I really like that approach that is more of the minimal effort / information but good CYA language. I guess I was operating under if there is a subpoena, there wouldn't be an opportunity to get in the design files and print them out.
 
WesternJeb said:
I usually provide some notes that explaining design intents and notes in our folder with the design files with the intent that those design files are used in addition to my notes, but rarely do I print out design reports directly from those design files. what is your standard practice?

It depends on what sort of jurisdiction you're submitting it to. When doing OSHA / hospital work, we always put a header in the calculation that specifically pointed to the detail, drawing or such that was produced based on that calculation!

That being said, this is a bit overboard for most standard city or commercial work. For that, I usually do have print outs of the computer program results pages (or other such calculations) that justified certain designs. Maybe with an image or write-up that identifies the critical / controlling elements of the structure. Often I would identify which Load Combinations controlled design. Not just the number of the load combination, but what the load combination was (1.2 DL + 0.2Sds*DL + ELx + 0.5LL, 0.9DL - 0.2Sds*DL + ELx or such).
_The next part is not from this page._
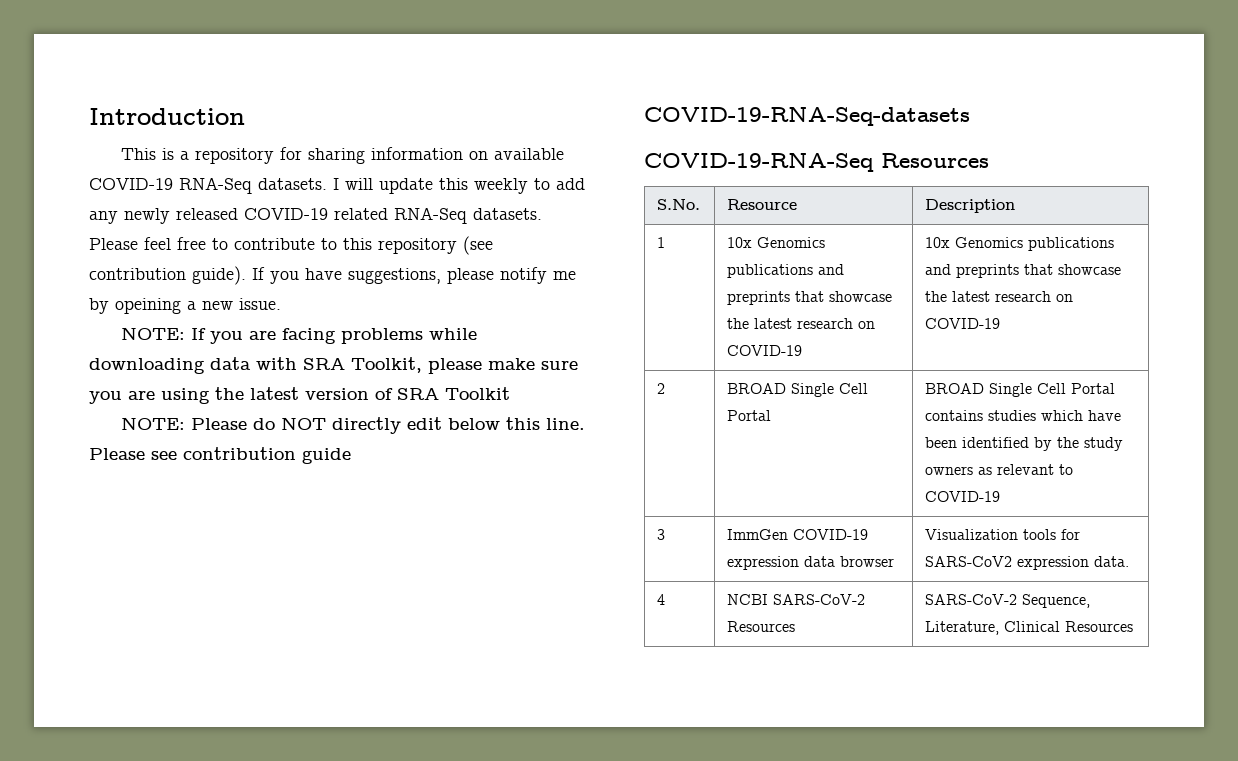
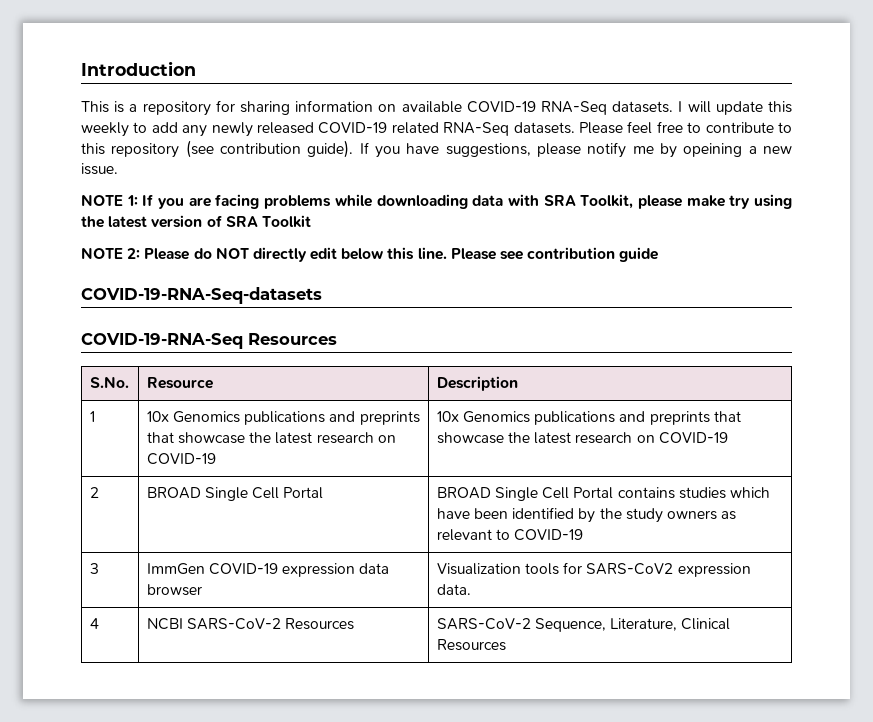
[121,327,186,340] NOTE: -> [81,195,138,206] NOTE 1:
[541,361,578,370] [89,391,155,404] sure you are -> [729,195,751,209] try
[121,417,186,430] NOTE: -> [81,248,141,259] NOTE 2:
That being said, the companies I've worked for (and California plan checkers in general) tend to be a bit more rigorous in their plan check reviews perhaps.
 
Most of our work needs to be verified by a colleague pr. local regulations, so our criteria is that it must be enough documentation for a colleague to review it.
I usually produce a simple report with importation inputs (loads, geometry, supports etc), key results for verifying the model and design outputs.
The printouts from the different softwares is mostly 90% spam, so I use Word, Smath or OneNote for this, with screenshots and selected printouts.
Sometimes I'll save the software printout as an appendix.

My colleagues use the same software, and can delve into further details in the model if needed.

For simpler design programs, with a static printout template, I always print a PDF when saving.